Thank you for your interest in leveraging Bluebeam support for single sign-on (SSO) to enhance security, improve the user experience, and reduce support costs. The step-by-step instructions in this document will help ensure successful configuration of SSO leveraging the Microsoft OpenID Connect Protocol (OIDC) when using Okta Active Directory (Okta AD).
If you have any questions regarding these instructions, contact us.
This guide covers how to set up your SSO configuration and the information that needs to be sent to/from Bluebeam and your Okta instance.
Prepare for setup
First, you’ll need to contact Technical Support to let us know you’ll be configuring SSO. Once you’ve been added in our system, you’ll see a new option in accounts.bluebeam.com that will allow you to securely submit the necessary information.
Configure your Okta instance
To set up Bluebeam SSO with Okta:
- In the Admin Console for the Okta org that represents the Identity Provider, go to Applications > Applications.
- Click Create App Integration.
- On the Create a new app integration page, select OIDC – OpenID Connect as the Sign-in method. You need a trusted client, so select Web Application as the Application type.
- Enter a name for your application (for example, Bluebeam SSO).
- Make sure Authorization Code is selected.
- In the Sign-in redirect URIs section, add the callback URL for your region:
Region Redirect URI U.S. https://signin.bluebeam.com/oauth2/v1/authorize/callback U.K. https://signin.bluebeamstudio.co.uk/oauth2/v1/authorize/callback Germany https://signin.bluebeamstudio.de/oauth2/v1/authorize/callback Sweden https://signin.bluebeamstudio.se/oauth2/v1/authorize/callback Australia https://signin.bluebeamstudio.com.au/oauth2/v1/authorize/callback
- In the Assignments section, you can select everyone, or limit access by groups.
- Click Save.
- Lastly, be sure to collect the following information for your records:
- Client ID.
- Client Secret.
- Well-known Config URL. For Okta, this appears in this form:
Bluebeam SSO is now set up with your Okta instance.

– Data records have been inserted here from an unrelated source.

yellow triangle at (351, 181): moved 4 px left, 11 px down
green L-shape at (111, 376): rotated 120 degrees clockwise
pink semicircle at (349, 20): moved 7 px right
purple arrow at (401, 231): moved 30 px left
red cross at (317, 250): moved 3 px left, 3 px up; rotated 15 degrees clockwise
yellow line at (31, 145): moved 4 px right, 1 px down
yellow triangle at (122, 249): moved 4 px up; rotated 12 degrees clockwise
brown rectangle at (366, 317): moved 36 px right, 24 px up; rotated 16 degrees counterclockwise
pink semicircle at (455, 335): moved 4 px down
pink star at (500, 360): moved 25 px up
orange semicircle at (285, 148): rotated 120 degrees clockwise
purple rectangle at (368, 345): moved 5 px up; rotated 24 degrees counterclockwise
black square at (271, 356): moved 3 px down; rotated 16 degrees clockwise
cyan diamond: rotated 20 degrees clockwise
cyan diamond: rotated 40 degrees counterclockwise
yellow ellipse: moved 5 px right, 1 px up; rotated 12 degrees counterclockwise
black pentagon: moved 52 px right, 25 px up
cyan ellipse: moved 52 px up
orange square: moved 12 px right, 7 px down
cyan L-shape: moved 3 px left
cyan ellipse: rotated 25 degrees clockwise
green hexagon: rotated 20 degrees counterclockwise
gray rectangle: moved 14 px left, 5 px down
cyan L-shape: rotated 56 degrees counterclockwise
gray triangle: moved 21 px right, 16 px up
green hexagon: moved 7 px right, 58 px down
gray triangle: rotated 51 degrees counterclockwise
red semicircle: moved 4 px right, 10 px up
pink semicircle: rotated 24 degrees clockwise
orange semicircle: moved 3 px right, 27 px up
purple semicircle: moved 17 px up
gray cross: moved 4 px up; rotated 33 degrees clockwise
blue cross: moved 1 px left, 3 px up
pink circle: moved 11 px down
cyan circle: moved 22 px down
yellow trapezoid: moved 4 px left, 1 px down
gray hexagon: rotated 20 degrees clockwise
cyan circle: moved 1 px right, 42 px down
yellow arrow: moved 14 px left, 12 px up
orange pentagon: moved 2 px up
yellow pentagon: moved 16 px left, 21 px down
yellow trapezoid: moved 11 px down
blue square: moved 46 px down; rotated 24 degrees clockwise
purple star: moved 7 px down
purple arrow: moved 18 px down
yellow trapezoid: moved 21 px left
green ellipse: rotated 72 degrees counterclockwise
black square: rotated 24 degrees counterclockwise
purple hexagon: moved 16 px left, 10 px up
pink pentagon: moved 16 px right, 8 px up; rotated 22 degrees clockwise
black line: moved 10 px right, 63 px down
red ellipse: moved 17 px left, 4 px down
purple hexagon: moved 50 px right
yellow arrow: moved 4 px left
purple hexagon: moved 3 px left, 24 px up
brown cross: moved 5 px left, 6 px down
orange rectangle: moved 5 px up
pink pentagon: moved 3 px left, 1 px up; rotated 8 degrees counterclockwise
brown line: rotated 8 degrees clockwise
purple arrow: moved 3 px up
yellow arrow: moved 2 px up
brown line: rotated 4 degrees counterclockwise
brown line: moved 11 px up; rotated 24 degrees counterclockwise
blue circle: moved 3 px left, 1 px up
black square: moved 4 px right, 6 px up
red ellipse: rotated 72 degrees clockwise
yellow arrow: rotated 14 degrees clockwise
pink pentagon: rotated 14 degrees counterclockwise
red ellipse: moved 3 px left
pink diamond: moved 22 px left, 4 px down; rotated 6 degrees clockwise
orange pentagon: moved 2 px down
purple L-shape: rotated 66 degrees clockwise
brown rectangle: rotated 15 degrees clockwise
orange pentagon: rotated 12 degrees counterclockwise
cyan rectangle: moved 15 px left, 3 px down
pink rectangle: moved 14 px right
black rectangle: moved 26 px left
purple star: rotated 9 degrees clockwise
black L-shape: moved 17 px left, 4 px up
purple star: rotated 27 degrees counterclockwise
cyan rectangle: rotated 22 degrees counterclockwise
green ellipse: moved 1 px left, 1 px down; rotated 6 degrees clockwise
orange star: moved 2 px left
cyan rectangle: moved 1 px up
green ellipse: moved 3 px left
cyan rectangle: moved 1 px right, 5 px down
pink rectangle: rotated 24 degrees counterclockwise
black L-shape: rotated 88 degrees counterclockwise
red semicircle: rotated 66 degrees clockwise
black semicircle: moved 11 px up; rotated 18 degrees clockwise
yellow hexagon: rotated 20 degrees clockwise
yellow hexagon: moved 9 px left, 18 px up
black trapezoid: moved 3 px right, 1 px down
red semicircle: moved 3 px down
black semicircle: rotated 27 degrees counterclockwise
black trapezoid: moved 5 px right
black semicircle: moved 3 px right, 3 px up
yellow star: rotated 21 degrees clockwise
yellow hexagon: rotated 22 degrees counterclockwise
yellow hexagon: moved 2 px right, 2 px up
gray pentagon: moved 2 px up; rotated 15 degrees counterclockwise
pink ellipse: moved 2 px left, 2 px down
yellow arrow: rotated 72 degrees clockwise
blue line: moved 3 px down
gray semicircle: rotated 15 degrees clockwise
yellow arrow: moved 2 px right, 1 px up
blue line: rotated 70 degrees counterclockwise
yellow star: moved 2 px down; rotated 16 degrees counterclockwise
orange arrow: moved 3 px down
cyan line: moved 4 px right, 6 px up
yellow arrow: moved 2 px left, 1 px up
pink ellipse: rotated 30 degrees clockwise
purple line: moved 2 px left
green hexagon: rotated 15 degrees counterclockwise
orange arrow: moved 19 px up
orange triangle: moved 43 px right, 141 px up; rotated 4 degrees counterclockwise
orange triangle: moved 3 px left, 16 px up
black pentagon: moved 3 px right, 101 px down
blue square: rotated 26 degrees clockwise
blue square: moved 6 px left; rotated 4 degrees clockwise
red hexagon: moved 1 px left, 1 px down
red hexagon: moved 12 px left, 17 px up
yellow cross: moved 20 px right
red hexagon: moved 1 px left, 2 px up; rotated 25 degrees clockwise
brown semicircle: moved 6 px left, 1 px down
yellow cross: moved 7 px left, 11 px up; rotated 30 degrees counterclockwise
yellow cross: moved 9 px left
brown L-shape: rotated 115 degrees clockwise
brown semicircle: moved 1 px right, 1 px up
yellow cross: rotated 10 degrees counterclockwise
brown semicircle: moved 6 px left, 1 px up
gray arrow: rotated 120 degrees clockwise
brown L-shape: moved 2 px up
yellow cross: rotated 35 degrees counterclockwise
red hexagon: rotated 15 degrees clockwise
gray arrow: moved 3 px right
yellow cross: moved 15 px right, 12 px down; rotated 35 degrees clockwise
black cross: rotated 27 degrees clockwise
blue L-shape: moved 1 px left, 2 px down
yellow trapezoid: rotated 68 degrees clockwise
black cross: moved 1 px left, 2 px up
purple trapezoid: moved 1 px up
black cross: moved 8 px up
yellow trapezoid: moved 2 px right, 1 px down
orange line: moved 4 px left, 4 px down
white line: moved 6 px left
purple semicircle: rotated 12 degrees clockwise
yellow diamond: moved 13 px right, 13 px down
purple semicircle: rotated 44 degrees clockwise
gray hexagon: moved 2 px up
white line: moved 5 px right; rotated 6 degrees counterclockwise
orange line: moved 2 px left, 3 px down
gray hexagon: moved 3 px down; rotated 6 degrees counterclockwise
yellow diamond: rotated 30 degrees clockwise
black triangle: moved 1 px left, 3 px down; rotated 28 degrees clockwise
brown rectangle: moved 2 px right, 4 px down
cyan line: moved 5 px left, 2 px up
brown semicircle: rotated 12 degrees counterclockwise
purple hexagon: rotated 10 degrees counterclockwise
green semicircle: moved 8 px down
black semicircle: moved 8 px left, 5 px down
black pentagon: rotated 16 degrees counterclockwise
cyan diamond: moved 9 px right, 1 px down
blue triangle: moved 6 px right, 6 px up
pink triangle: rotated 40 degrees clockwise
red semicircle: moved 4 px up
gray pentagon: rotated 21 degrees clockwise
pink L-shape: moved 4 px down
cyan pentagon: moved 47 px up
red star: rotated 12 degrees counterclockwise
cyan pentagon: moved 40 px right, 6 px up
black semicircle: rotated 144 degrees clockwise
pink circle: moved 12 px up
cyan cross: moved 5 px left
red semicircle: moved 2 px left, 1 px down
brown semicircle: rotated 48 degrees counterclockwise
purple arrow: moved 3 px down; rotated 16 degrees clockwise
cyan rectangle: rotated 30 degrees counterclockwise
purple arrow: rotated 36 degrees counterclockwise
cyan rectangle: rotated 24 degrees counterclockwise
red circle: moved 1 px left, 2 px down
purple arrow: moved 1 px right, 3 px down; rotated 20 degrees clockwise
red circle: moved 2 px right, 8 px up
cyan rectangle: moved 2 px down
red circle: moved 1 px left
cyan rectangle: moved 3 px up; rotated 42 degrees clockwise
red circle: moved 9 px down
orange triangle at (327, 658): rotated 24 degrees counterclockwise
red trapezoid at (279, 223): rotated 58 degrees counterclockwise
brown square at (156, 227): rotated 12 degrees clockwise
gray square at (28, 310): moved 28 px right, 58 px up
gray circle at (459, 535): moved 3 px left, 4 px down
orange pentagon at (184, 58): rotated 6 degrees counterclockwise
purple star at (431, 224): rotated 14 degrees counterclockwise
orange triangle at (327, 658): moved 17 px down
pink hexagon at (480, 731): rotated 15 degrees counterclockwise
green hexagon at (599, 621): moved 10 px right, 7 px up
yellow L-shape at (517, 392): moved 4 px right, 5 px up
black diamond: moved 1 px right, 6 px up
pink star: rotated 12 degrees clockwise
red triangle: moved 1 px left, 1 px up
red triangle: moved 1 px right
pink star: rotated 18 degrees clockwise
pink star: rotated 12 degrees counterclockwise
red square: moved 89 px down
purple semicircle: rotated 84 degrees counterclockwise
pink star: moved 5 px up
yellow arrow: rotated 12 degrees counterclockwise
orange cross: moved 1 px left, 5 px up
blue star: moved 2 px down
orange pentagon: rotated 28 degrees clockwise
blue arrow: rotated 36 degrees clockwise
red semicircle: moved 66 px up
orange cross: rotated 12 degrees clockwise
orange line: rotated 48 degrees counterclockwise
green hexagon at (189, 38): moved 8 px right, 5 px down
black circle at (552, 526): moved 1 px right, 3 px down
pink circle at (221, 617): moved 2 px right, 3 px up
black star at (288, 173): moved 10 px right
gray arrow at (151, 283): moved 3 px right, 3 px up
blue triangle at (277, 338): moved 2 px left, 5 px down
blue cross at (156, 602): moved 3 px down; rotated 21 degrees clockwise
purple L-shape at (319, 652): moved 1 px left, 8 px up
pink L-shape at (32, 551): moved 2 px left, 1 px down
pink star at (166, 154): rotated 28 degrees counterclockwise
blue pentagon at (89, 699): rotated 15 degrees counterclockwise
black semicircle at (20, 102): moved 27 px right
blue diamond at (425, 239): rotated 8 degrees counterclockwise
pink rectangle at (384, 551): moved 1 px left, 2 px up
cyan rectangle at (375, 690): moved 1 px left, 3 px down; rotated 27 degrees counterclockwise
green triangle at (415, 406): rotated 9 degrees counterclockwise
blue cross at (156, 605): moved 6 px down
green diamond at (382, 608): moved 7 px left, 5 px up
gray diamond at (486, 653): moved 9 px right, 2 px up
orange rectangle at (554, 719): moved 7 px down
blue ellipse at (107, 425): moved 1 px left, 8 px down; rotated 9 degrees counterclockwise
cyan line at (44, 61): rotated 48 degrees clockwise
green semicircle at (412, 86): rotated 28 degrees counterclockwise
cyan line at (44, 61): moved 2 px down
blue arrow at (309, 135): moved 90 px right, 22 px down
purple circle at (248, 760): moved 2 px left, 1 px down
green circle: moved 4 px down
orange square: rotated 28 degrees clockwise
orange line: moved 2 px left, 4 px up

Submit information to Bluebeam
Once you’ve gathered all the information in the Outputs to send to Bluebeam’s systems section, you can submit them through our secure form. To submit:
- Sign in to accounts.bluebeam.com with your BBID.
If you don’t see the SSO Identity Provider section, make sure you’re using the same BBID that you provided to Technical Support.
- Next to SSO Identity Provider, click Change.
- Select Okta as your Identity Provider. Then enter the following information about your organization:
- Company Name.
- Client Id.
- Client Secret.
- Issuer (Well-known Config URL from Step 9 above).
- Domains list (separated by commas).
- When you’re ready to configure SSO, click Save.
Once submitted, this information will be reviewed by our internal teams, and Bluebeam Technical Support will reach out to coordinate an activation timeline.